A follow-up to my follow-up above, for same reasons (so as not to confuse/misinform the hypothetical future person reading this):
Yes, it’s probably a bad idea to perform multi-stagedenoising. As documented in other places, sequential denoising runs the risk of reintroducing noise in standard fMRI analyses. Not sure if the same principle applies here since we aren’t using regressors, but from working with my data, it seems that it’s really not necessary to do a second denoising since GIFT’s ICA generally seems to do a good job of parsing signal/noise and it removed too much signal. ICs looked a lot more robust and stable when I just did the ICA-AROMA non-aggressive denoising prior to GIFT, without the second denoising step.
To get around the overfitting issue when using the fmriprep ICA-AROMA preprocessed outputs, I just specified the number of components requested in the data reduction steps instead of asking GIFT to estimate the number of components.
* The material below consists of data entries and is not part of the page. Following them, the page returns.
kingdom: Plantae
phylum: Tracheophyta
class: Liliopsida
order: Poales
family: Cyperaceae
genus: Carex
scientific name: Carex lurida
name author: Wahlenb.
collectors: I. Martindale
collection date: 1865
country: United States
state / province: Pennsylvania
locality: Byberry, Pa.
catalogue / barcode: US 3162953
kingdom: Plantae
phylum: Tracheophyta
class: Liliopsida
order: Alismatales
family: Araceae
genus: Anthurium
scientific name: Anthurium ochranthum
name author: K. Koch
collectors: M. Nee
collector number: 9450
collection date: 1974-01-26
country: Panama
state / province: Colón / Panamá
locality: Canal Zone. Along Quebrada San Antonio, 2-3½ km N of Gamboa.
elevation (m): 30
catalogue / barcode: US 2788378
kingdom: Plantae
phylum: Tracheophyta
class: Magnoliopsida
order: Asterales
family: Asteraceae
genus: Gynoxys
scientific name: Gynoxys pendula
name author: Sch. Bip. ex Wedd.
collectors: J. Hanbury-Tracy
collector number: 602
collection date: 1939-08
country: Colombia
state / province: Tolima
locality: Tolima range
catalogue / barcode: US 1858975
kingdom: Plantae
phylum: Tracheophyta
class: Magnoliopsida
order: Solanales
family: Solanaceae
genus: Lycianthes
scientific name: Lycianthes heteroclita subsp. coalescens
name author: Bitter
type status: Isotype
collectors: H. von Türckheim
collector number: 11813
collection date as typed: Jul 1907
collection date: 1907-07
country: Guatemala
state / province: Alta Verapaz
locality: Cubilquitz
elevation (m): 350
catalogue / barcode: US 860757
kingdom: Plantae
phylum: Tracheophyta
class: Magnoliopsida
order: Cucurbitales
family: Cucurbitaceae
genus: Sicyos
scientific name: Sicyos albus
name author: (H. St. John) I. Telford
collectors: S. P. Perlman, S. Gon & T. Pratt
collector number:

Because the data have already had some variance removed by ICA-AROMA, I have been using a lower model order than in other papers. 30 (45 for the PCA step 1) seemed to work well for me but YMMV. You can try higher and lower numbers to see what gives the best balance between over-lumping and over-splitting.
Note also that if you’re using fALFF when identifying good/artifact components based on the Allen et al. 2011 paper (“A baseline for the multivariate comparison of resting-state networks”), their fALFF value below which components were classified as artifacts will probably be higher than when using ICA-AROMA denoised outputs, since we already removed a bunch of high-frequency noise (motion). So their fALFF = ~6 rule of thumb is not necessarily applicable.